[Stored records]

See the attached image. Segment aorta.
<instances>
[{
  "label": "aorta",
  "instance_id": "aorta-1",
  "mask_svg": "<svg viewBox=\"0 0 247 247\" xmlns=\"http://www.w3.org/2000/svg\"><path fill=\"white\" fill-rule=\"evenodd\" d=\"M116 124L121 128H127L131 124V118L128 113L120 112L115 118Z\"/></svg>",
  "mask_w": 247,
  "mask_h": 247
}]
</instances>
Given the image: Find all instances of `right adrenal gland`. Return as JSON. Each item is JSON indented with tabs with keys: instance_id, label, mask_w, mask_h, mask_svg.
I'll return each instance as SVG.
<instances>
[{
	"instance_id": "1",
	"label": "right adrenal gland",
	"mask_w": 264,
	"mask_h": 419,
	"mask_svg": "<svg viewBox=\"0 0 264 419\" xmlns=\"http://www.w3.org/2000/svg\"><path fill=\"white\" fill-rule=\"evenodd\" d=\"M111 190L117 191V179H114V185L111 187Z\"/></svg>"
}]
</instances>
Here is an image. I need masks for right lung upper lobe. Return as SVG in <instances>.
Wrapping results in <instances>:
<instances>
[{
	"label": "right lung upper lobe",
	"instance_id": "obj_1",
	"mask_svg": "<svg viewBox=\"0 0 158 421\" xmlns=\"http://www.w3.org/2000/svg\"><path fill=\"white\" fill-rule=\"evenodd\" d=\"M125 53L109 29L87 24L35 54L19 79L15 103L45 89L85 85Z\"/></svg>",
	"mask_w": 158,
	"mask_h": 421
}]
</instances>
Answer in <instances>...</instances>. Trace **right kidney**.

• What is needed
How many lines in the data above contain the string "upper"? Case matters; report only the number.

• Completed exercise
2